Morgan found in Goya an incredibly insightful, intuitive, imaginative artist — Goya the Prophet, she calls him. “Goya knew what it was all about. In the Catholic inquisition, he saw all the evil of a society that wanted everyone to live under the power of ‘witchcraft,’ burning women at the stake,” she said of his critiques of the Spanish Inquisition, with its multi-century religious terror of stake-burnings, tortures, and raids in the name of Christianity. She commends his “marvelous discernment of metaphysics, hypocrisy, lies, falsehoods, greed, and theft, the brutality of the courts of the laws. He wasn’t interested in his subjective feelings. He wanted his felt sense of life to talk about not himself, but anybody else.”

She draws parallels between Goya and Rodia, the molding master behind the Watts Towers. “They’re wired together and covered with mortar and a thousand yards of mosaic he picked up from the city and the sea.
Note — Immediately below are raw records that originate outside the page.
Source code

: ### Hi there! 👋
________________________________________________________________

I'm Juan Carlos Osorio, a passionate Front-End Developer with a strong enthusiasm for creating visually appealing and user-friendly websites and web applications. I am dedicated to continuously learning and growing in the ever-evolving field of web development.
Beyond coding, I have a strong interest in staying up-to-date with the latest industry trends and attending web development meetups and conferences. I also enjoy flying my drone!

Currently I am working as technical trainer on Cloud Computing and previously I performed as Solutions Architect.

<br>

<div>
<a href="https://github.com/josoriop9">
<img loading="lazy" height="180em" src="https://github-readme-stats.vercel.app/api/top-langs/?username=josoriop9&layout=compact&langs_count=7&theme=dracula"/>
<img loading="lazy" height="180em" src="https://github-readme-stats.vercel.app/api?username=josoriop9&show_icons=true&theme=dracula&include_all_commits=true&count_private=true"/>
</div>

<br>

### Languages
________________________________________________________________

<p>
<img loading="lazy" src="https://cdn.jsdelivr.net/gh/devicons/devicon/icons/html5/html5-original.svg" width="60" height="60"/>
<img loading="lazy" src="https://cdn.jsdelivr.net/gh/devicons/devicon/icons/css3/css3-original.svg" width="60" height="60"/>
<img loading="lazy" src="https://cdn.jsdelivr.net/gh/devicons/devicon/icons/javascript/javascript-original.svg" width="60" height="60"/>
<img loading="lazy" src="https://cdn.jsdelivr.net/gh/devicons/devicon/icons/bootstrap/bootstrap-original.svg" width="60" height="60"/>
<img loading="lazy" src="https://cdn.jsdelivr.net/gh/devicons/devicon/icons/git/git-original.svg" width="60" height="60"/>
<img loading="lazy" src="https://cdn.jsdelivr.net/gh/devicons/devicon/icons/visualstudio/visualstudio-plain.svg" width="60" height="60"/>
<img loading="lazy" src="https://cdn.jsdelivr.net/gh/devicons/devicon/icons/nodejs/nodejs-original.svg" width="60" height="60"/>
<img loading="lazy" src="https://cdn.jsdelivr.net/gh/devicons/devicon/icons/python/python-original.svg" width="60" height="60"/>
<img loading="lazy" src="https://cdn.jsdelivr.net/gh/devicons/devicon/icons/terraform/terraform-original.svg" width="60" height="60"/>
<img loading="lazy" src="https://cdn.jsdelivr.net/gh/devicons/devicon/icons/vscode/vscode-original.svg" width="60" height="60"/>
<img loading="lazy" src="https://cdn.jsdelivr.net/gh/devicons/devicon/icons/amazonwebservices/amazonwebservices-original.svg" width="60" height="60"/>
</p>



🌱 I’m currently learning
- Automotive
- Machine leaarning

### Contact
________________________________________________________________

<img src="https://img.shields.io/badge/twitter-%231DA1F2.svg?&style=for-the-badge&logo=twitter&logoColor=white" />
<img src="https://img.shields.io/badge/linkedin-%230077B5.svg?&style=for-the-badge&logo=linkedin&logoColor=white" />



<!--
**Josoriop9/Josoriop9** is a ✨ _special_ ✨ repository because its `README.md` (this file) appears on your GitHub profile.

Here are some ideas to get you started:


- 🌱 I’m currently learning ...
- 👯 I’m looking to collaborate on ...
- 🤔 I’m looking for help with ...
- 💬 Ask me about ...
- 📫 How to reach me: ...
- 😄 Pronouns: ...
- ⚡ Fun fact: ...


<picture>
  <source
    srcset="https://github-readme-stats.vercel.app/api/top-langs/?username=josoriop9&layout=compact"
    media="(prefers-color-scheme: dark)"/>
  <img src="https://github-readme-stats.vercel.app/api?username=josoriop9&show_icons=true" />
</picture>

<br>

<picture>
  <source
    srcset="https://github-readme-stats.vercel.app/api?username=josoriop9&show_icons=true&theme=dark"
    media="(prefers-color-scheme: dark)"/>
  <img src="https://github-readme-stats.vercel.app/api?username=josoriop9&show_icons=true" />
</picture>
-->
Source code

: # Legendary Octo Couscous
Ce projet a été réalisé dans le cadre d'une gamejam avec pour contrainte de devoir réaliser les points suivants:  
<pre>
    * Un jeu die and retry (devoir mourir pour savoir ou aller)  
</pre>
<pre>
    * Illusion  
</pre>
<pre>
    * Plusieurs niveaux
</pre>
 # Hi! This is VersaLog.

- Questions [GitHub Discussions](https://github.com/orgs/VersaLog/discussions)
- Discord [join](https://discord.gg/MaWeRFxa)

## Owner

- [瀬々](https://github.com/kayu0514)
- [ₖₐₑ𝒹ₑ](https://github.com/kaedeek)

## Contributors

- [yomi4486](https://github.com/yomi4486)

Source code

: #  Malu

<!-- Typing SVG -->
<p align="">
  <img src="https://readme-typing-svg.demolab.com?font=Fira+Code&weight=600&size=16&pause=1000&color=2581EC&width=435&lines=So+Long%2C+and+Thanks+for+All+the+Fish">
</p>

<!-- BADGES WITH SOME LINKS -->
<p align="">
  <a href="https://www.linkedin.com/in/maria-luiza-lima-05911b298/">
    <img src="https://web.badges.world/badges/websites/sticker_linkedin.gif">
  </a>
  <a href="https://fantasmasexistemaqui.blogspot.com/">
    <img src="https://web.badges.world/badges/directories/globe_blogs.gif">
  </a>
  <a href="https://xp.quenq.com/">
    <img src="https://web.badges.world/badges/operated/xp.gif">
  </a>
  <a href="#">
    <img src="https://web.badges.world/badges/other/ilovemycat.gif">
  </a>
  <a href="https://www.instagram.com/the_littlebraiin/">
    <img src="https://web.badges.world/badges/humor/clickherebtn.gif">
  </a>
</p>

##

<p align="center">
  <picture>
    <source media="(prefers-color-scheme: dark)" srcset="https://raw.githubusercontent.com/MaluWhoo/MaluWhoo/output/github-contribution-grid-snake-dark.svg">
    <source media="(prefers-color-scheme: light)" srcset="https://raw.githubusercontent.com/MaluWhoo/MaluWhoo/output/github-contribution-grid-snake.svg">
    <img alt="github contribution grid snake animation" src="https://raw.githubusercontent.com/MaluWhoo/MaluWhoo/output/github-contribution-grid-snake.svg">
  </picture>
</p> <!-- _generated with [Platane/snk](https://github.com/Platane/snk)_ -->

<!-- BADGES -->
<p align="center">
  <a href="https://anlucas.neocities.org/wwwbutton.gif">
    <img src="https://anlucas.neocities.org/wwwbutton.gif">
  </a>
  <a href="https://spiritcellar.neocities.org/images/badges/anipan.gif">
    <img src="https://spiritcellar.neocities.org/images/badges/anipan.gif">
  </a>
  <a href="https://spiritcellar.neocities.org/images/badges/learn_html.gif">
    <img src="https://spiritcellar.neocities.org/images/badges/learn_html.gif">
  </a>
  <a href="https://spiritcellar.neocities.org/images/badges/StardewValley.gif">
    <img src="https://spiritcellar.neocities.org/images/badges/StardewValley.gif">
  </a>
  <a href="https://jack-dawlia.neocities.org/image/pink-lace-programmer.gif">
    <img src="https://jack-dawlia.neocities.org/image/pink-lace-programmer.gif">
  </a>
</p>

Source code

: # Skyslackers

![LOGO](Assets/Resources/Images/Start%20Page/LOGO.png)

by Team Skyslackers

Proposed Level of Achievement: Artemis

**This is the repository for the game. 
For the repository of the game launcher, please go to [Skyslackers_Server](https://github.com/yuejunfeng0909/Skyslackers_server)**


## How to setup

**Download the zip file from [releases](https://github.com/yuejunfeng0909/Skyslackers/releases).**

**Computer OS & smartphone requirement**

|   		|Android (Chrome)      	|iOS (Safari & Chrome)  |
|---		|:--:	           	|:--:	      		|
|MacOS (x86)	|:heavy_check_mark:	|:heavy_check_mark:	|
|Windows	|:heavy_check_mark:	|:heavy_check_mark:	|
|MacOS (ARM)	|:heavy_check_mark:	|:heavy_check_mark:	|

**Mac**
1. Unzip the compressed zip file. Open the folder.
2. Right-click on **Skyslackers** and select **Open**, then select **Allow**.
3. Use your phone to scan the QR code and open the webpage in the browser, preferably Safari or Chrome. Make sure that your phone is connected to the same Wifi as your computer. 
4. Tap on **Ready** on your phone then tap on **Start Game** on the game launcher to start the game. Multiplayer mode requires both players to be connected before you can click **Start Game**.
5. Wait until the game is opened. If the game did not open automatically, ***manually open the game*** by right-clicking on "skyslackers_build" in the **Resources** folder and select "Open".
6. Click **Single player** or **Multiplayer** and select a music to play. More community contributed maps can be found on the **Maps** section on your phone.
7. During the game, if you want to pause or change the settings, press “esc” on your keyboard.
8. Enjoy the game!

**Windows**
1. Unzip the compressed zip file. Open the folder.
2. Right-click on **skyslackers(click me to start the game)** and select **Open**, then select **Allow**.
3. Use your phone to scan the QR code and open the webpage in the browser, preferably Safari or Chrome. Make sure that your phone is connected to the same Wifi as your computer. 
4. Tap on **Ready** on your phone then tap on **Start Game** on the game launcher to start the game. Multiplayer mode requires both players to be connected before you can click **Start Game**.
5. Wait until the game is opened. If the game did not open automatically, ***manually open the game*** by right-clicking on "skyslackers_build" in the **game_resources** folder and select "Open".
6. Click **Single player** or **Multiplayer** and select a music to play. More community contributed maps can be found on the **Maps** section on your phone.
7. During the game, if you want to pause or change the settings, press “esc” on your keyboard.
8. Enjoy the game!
With his environment, he created his message to the world,” she said. “In the same way, Goya selected from his city’s thoughts and people the mosaic he used to transmit his truth.”

What’s more, she sees in Goya an artist sensitively attuned to the inner lives of women. “About 25 percent of the etchings deal with women’s situation in life,” Morgan said. “He knew the private intimate problems of women’s lives and is sometimes critical but mostly sympathetic.” In his time, arranged marriages were common, and women had little say in their choice of husband.

Morgan’s own artistry took its time to see publication, in part because of the generational challenges of being an artistic, married woman in her time. “Back then, you didn’t just get a divorce, say ‘fuck you,’ and walk away,” she said. “You suffered.”

She credits “good luck and friends with a full-board digital set-up” for the eventual publication of her work, but gave a special acknowledgement and gratitude to Chaucer’s Books founder Mahri Kerley, who assisted in giving her book a shelf life.

The publication of her work is a dream come true, and a testament to her strength, patience, and resilience. She continues her work with the Watts Towers, plans to launch a wholesale paper-goods business called California Bravo, and remains a passionately political civil rights activist. “We need to organize something called the Grey Panthers,” she said. “People like us are kicked to the curb, but we’ve lived long enough to have some wisdom float up to the surface of the pool.”

An Interpretation of Goya’s Caprichos: With 80 Interpretive Line Drawings and Captions in Original Antique Spanish and English is available at Chaucer’s Books, 3321 State Street.